やってみよう
下に示す虫歯と歯周病の原因についての文章を、最後の文に続けて書き進めてください。

抜粋文
1、例えば、一生懸命歯磨きしているのに虫歯になるのって何故?
多くの方の認識は「歯磨きが悪いから虫歯になった」と思っているでしょう。実は原因は「歯磨きが悪い」だけでは無いのです。う蝕研究で有名なAxelson(アクセルソン)教授は、初期のう蝕は咬合異常によるエナメル質のマイクロクラック(微小なひび割れ)が原因と言っています。これは、世界的にはEBM(根拠に基づく医療、evidence-based medicine)として歯科界としてもコンセンサスを得ています。しかし、日本では、まだ解っていない歯科医師が多いのも事実です。もちろん、歯磨きの問題、歯質の強さ、糖などの要素もあります。仮に理論は解っていたとしても、「原因となる咬合の診断が分からない」、「治療のアプローチが分からない」のが一般的な歯科医の限界です。
何故なら、日本の大学では、咬合理論やその治療方法は教育されていないからです。
私たちは、世界標準の診査診断、そして最新の治療を学んできました。そしてそれを日々実践しています。
2、例えば、歯周病は一生治らないと思っていませんか?
結論から言いますと、ほぼ治ります。
ただし、歯周病だけでなく、咬合や矯正、外科的スキルなどのグローバルな見地が必須条件です。
前項で述べたように、自然科学の原因は単純ではないのです。歯周病も同様です。歯磨きを一生懸命すれば歯周病が治るという単純な話ではないのです。

データ抜粋

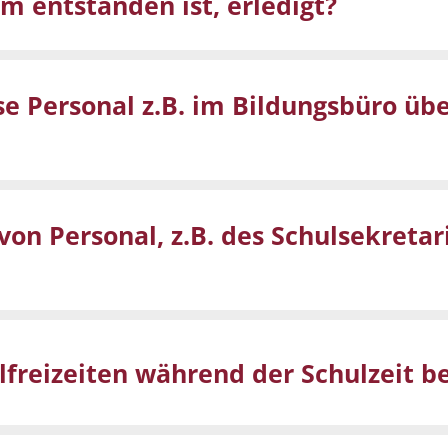
 entstanden ist, erledigt?
e Personal z.B. im Bildungsbüro über
n Personal, z.B. des Schulsekretari
freizeiten während der Schulzeit b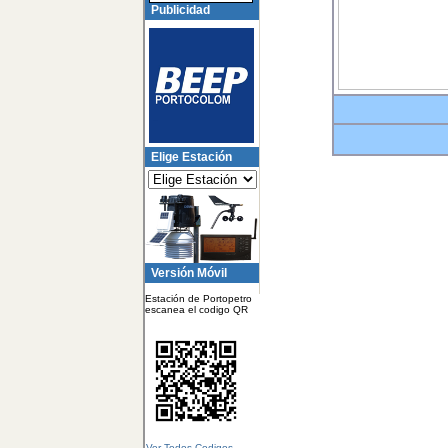
Publicidad
Elige Estación
Versión Móvil
Estación de Portopetro
escanea el codigo QR
Ver Todos Codigos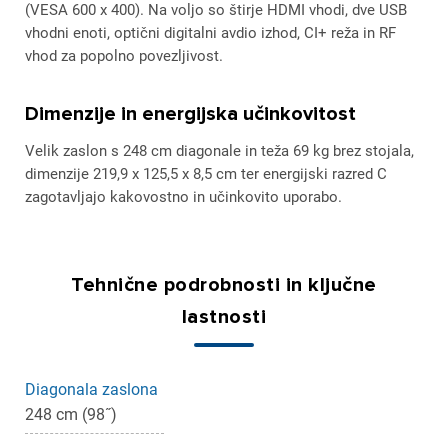
(VESA 600 x 400). Na voljo so štirje HDMI vhodi, dve USB
vhodni enoti, optični digitalni avdio izhod, CI+ reža in RF
vhod za popolno povezljivost.
Dimenzije in energijska učinkovitost
Velik zaslon s 248 cm diagonale in teža 69 kg brez stojala,
dimenzije 219,9 x 125,5 x 8,5 cm ter energijski razred C
zagotavljajo kakovostno in učinkovito uporabo.
Tehnične podrobnosti in ključne
lastnosti
Diagonala zaslona
248 cm (98˝)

解答
以前に、メンテナンスで有名な某先生の症例を見せていただいた事がありました。凸凹(デコボコ)の歯並びの若い女性の方でしたが、初診時は、歯ぐきから自然出血するほど酷い状態でしたが、某先生の手にかかったら、見事に出血の無い張りのある歯ぐきに変わっていました。一瞬、凄い!と思ったのですが、通院頻度は?という疑問点が残りましたので、早速質問してみました。某先生は「月に2回メンテナンスで来院されています」と自信たっぷりに答えていました。「月に2回」って!凄いと思いませんか?一年で24回、10年で240回。そんなに通院出来る人って日本にどれだけいますか?
それより、歯列矯正で凸凹の歯並びを治して、家庭でのブラッシングも楽にしてあげた方が、審美的、機能的にも長期的に健康な人生を歩めると思いませんか?つまり、矯正で歯周病も治るという一例です。
どんなに、専門分野で優れていても、周りが見えなければ、まさしく「木を見て森を見ず」になってしまします。
結論、私たちは、咬合、歯並び、全身的アプローチ、再生療法等様々な角度から、歯周病もほぼ治します。
3、例えば、治療したのに奥歯がすぐダメになるのって何故?
補綴物の適合や、前述したように、歯並びの要素もありますが、多くは咬合が原因です。説明すると、図のように、歯の嵌合位(上下の歯の山と谷が最大面積で噛みあう位置)と下顎中心位(下顎が顎の関節内で最も安定する位置)とのズレが大きいと、最初に当たる歯が欠けたり、動揺の原因となります。歯周病も加速度的に悪化もします。ズレがある方の多くは図のように顎関節が安定していれば、上下の奥歯が、最初に当たります。
ただし、そのままでは、噛み合わせが安定しないので、普段は上下の歯をしっかり噛み合せてしまいます。そうすると、図のように、逆に顎関節は浮いてしまいます。これを繰り返すと、奥歯がダメになってしまうか、顎関節症(顎関節に障害をきたす病気)のどちらかになってしまいます。
これは、失った歯をそのままにしておくと、この現象が起きやすくなります。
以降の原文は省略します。